• _What the task asks_:
Rewrite the text lines of the material below, replacing "decimals" with "decimal places" and leaving everything else unchanged. Omit the pictures from your answer.

• _Given material_:

= Beginning of Section =

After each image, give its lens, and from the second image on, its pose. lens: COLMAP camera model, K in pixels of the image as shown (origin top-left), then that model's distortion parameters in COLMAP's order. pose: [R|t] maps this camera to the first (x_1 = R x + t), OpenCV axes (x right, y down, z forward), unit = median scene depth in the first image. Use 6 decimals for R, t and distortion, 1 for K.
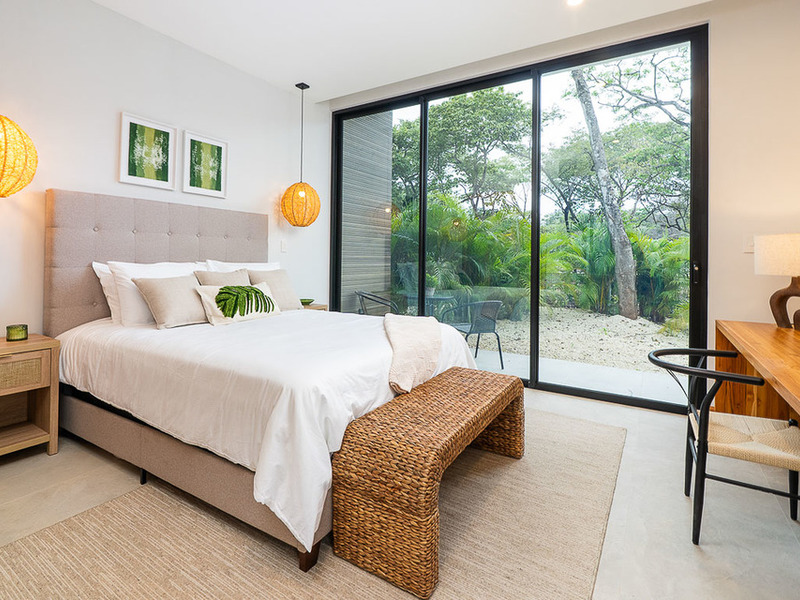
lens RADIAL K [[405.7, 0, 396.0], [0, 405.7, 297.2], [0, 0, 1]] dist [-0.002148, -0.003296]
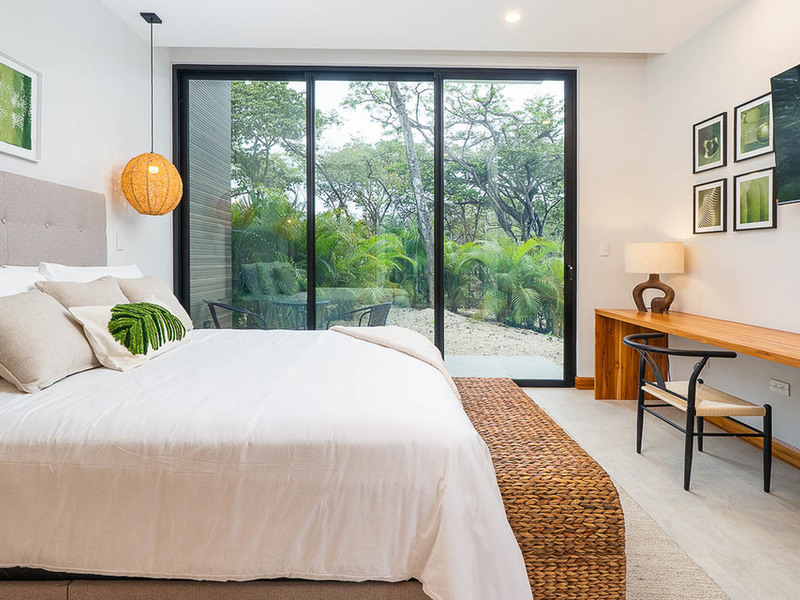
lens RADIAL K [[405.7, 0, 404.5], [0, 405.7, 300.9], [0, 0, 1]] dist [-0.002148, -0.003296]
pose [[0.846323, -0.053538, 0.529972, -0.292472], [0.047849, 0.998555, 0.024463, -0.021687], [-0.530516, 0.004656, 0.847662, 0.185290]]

= End of Section =

• _Output_:
After each image, give its lens, and from the second image on, its pose. lens: COLMAP camera model, K in pixels of the image as shown (origin top-left), then that model's distortion parameters in COLMAP's order. pose: [R|t] maps this camera to the first (x_1 = R x + t), OpenCV axes (x right, y down, z forward), unit = median scene depth in the first image. Use 6 decimal places for R, t and distortion, 1 for K.
lens RADIAL K [[405.7, 0, 396.0], [0, 405.7, 297.2], [0, 0, 1]] dist [-0.002148, -0.003296]
lens RADIAL K [[405.7, 0, 404.5], [0, 405.7, 300.9], [0, 0, 1]] dist [-0.002148, -0.003296]
pose [[0.846323, -0.053538, 0.529972, -0.292472], [0.047849, 0.998555, 0.024463, -0.021687], [-0.530516, 0.004656, 0.847662, 0.185290]]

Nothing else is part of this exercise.